| What is expected |
Answer these questions about the forum thread comparing the Canon 60D and 7D:
1. Which camera does aeronic say they own?
2. Which camera did DW58 originally move up from?
3. For how many months has DW58 owned the 7D?

The canon 24-105 L lens is superb, but designed for full frame cameras such as the 5d. 
The 15-85 is a superb lens for the 60d or 7d, but isn't weather sealed. As such, theres no point thinking that the 7d would be more weather resistant.

The 60d would be my choice (I have a 550D), with any savings put towards decent lenses (mine are worth double the cost of the camera).


----------



## DW58 (Nov 27, 2010)

aeronic said:


> Do you have much invested in lenses? If not, I would definitely consider what you're going to use.
> 
> The canon 24-105 L lens is superb, but designed for full frame cameras such as the 5d.
> The 15-85 is a superb lens for the 60d or 7d, but isn't weather sealed. As such, theres no point thinking that the 7d would be more weather resistant.
> ...


Which lenses - can your body fully exploit the capabilities of them?

That's all very well, but your entry-level body (EOS 550D) will not get the same performance from the more expensive "L-series" and other high-end lenses that higher-specified canon bodies will owing to such things as slower autofocus, less complex metering etc.

It's not a case of thinking that the EOS 7D is more weather resistant, it is more weather resistant than any other bodies in the APS-C range. If you choose to put an entry-level lens on it you're obviously not going to get the level of construction and weather-proofing that you would for example on my EF 100-400L IS lens.


----------



## aeronic (Jan 29, 2013)

I tend to use prime lenses so 35 f2 60 macro 85 f1.8 and of course 70-200L. Of course my body is useless at action focus, however the 60d that the OP is interested in has at least 9 cross type. 
That being said the 7d is awesome if you're into Motorsport, sport or birds.


----------



## DW58 (Nov 27, 2010)

In all honesty, I think that the OP would probably be best with the EOS 60D but as he asked about advantages/disadvantages of the 60D vs. 7D and as I own both, I thought I'd do my best to detail these as I see them based on my experience. 

When I originally moved up from my 40D, I dithered for several weeks on which to buy and to be honest within days of receiving my 60D I knew that I'd made the wrong decision for my specific needs. That aside, had I not had the unforeseen accident with the 60D shutter owing to a combination of my own carelessness and not reading the manual properly (a classic male trait according to SWMBO), I wouldn't have upgraded to the 7D until much later, possibly until the Mk.II comes along. 

In the ten months I've owned the 7D I've fully exploited its capabilities, even moreso since the software was significantly upgraded/improved in September of last year, but I fully acknowledge that it's not for everyone.

Unless you specifically need the robustness of the 7D, its weatherproofing, focus points, fast autofocus, fast processing, drive speed, burst capability etc., buy the 60D.

Just as an aside, in most situations with the same lens, settings, position etc., the images from both cameras will be nigh on identical until you get into a situation where the capabilities of the 7D are essential.


----------

(Collected data entries)
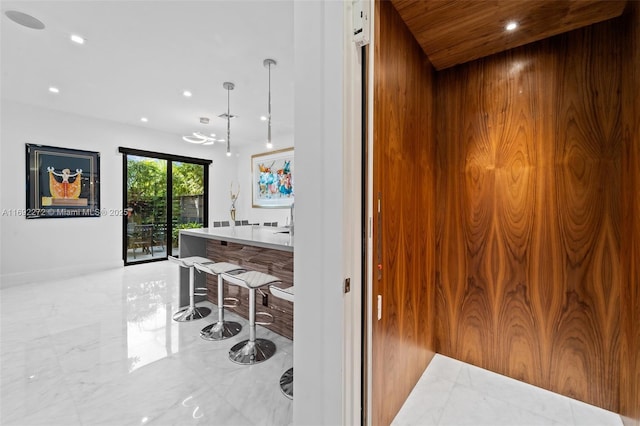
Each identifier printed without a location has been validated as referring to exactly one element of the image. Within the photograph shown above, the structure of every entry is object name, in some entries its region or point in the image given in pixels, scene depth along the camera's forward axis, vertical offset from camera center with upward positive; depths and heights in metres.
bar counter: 2.51 -0.49
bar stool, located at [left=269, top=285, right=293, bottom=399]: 1.81 -1.18
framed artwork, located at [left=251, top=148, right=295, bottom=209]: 6.02 +0.76
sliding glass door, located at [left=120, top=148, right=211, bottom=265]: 5.44 +0.25
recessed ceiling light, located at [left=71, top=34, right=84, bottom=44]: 2.57 +1.65
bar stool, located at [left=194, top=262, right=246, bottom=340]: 2.54 -1.10
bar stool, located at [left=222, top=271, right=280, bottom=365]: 2.17 -1.09
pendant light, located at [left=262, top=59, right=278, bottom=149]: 2.99 +1.65
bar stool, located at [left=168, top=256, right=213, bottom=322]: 2.93 -1.03
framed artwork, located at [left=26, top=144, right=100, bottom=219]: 4.32 +0.51
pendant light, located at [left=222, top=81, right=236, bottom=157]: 3.50 +1.64
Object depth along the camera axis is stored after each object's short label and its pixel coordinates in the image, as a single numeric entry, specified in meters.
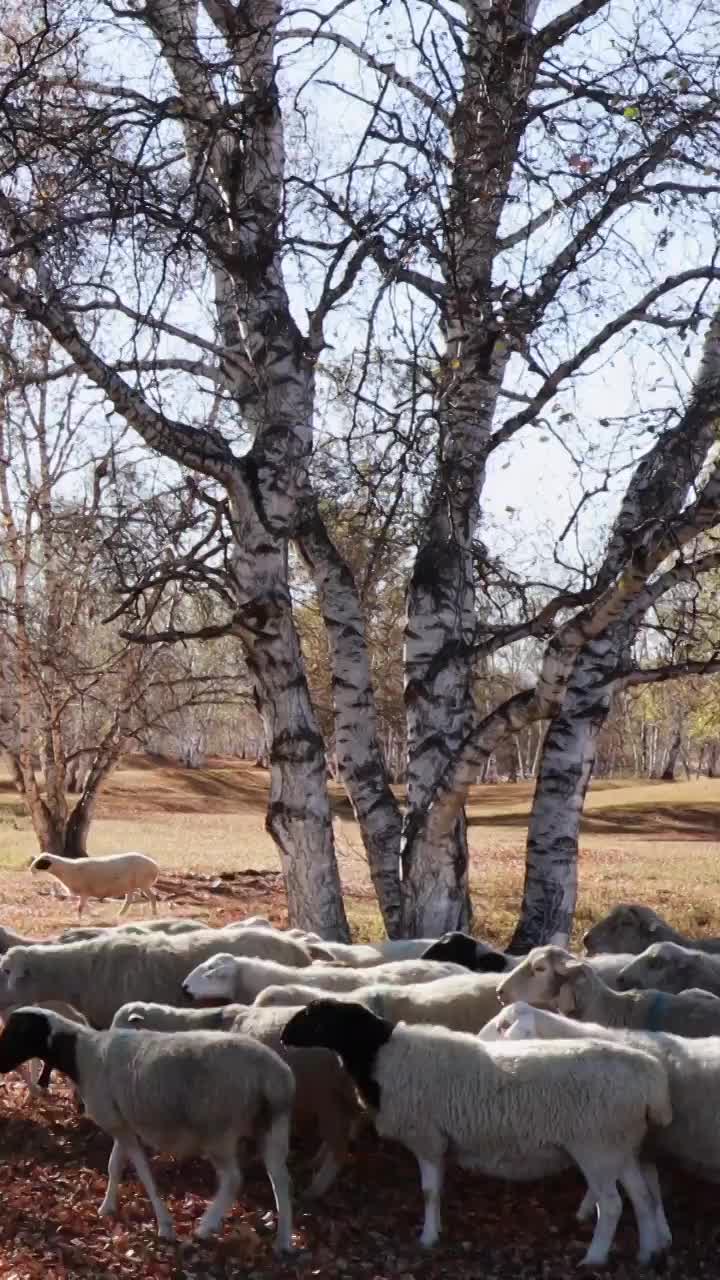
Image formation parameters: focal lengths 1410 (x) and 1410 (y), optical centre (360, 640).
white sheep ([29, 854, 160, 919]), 18.61
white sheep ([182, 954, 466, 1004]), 8.63
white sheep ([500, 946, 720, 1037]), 8.14
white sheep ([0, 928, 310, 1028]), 9.30
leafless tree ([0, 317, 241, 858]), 24.64
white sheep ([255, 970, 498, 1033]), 8.13
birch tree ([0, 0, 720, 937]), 9.17
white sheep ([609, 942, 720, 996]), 9.21
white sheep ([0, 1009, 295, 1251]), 6.75
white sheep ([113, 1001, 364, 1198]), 7.46
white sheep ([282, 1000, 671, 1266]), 6.59
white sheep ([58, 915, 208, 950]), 10.58
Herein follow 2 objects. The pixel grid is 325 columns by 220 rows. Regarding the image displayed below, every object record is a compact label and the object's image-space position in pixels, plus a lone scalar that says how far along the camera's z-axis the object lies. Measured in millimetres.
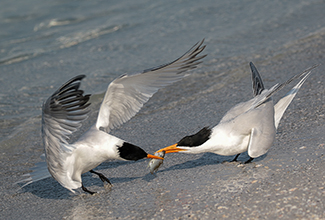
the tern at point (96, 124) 6258
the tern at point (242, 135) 7344
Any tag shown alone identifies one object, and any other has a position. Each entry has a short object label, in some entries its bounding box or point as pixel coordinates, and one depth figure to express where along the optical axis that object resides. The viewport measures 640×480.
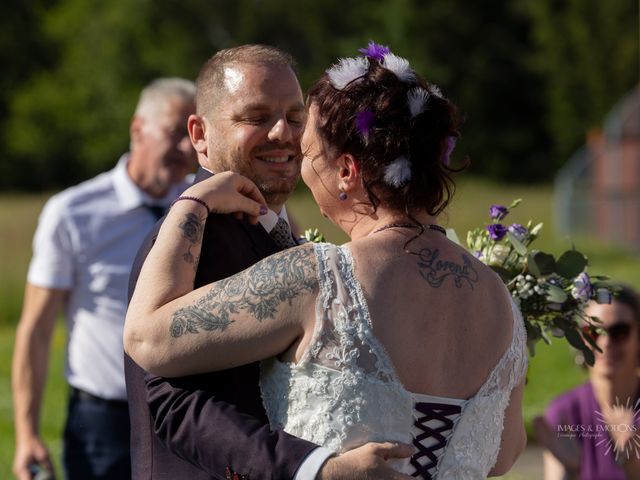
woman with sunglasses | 10.60
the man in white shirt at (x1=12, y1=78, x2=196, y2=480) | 11.20
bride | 5.57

| Response area |
1. The 550D.
2. The 40D.
3. Ten months.